The physical principle behind short recoil operation in guns

Question

Introduction

I'm interested in the underlying physics of the recoil-operated loading mechanism in a general rifle system (e.g. M107A1 rifle). A technical of the rifle can be found on wikipedia https://en.wikipedia.org/wiki/Barrett_M82, where it states that the loading mechanism is of the type "short-recoil". A general description of the short-recoil principle is also provided by wikipedia https://en.wikipedia.org/wiki/Recoil_operation#Short_recoil_operation.

In short the cycle consists of four steps

1. Ready to fire position. Bolt is locked to barrel, both are fully forward.
2. Upon firing, bolt and barrel recoil backwards (left in figure) a short distance (usually 25 mm) while locked together. Near the end of the barrel travel, the bolt and barrel unlock.
3. The barrel stops, but the unlocked bolt continues to move to the rear, ejecting the empty shell and compressing the recoil spring.
4. The bolt returns forward under spring force, loading a new round into the barrel.
5. Bolt locks into barrel, and forces barrel to return to battery.

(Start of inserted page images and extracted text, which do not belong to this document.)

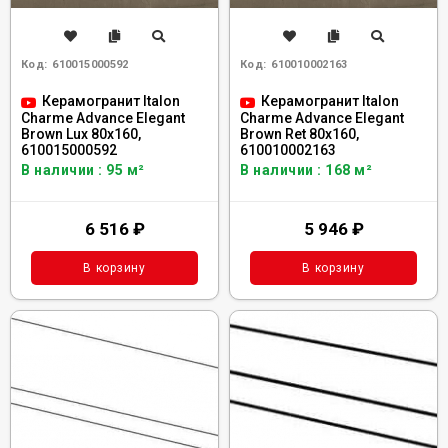
Код:
610015000592
Код:
610010002163
Керамогранит Italon
Керамогранит Italon
Charme Advance Elegant
Charme Advance Elegant
Brown Lux 80x160,
Brown Ret 80x160,
610015000592
610010002163
В наличии : 95 м²
В наличии : 168 м²
6 516
₽
5 946
₽
В корзину
В корзину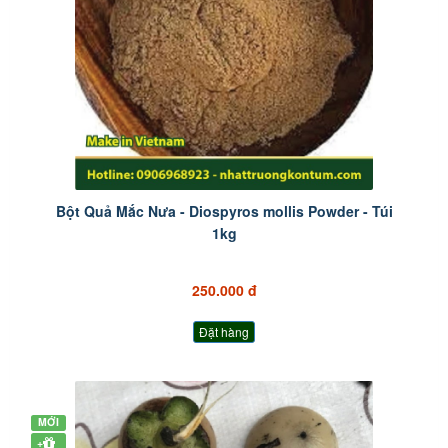
Bột Quả Mắc Nưa - Diospyros mollis Powder - Túi
1kg
250.000 đ
Đặt hàng
MỚI
+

The process is sketched in the diagrams below:

Problem

From the description it seems that the entire mechanism is driven by the recoil of the bullet. In that case step 3-4 can be described as a single mass $m$ first compressing a spring and then being pushed by a spring, according to the equation $$m\ddot{x} = - kx$$ subjected to the boundary conditions $x(t=t_2) = x_2 =25\, \textrm{mm}$ and $v(t=t_2) = v_2$, where $t_2$, $x_2$, and $v_2$ are the time, position, and velocity after step 2 is finished. There might be a unknown velocity dependent frictional term missing from the equation above.

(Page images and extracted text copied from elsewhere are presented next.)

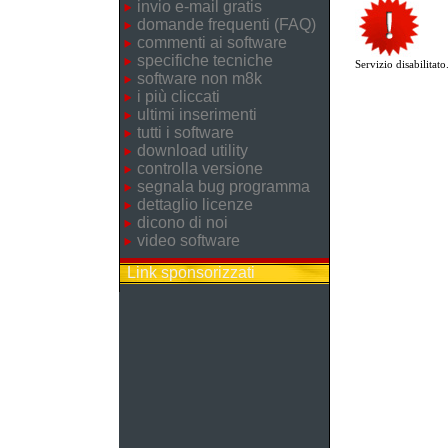
invio e-mail gratis
domande frequenti (FAQ)
commenti ai software
specifiche tecniche
Servizio disabilitato
software non m8k
i più cliccati
ultimi inserimenti
tutti i software
download utility
controlla versione
segnala bug programma
dettaglio licenze
dicono di noi
video software
Link sponsorizzati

In step 4-5 the mass includes both the bolt $(m)$ and barrel $(M)$, and assuming a inelastic collision momentum conservation can be used to determine the initial condition on the velocity.

However, how to model step 1-2 in the process is a bit more mysterious to me as there is a gas pressure in the barrel pushing the bullet forward, and perhaps the barrel backwards simultaneously. In addition, the initial velocity of the bolt and barrel should be related to the recoil of the bullet in some way. I hope someone can shed light on the issue related to modeling step 1-2 from a physics point of view. I suspect part of the problem is that it is not clear to me whether or not the bullet is still inside the bore when the barrel begins to move.

Answer 1

We need to find out the mass of the bullet, $m_b$ and its exit velocity, $V_E$ and the mass of the rifle $m_R$

Then based on conservation of momentum:

$$m_r*V_r= m_b *V_b \rightarrow \ V_R=\frac{m_b *V_b}{m_r}$$

This kinetic energy of the rifle, $E_R$ is

$$E_R= 1/2 m_R*V_R^2=1/2kx^2=1/2k(25mm)^2$$

By plugging the known constants in the above equations we can get the rifle's recoil speed and momentum.

Answer 2

Calculating the recoil physics is actually fairly easy. It's conservation of momentum. When the bullet leaves, it will have some momentum, and the barrel and bolt (which are rigidly joined at this point) will have equal and opposite momentum.

Use conservation of momentum to calculate the velocity of the barrel-bolt assembly.

The gas blowing out of the barrel after the bullet adds additional momentum but that's not easy to calculate so we'll ignore it.

The barrel and bolt will recoil a short distance, and the the barrel will hit a hard stop, maybe with some kind of buffer to absorb the impact? In any case the barrel will stop, while the bolt continues with the same velocity it had prior to the separation. From here you can figure the recoil operation just using the bolt velocity and inertia,and forget about the barrel.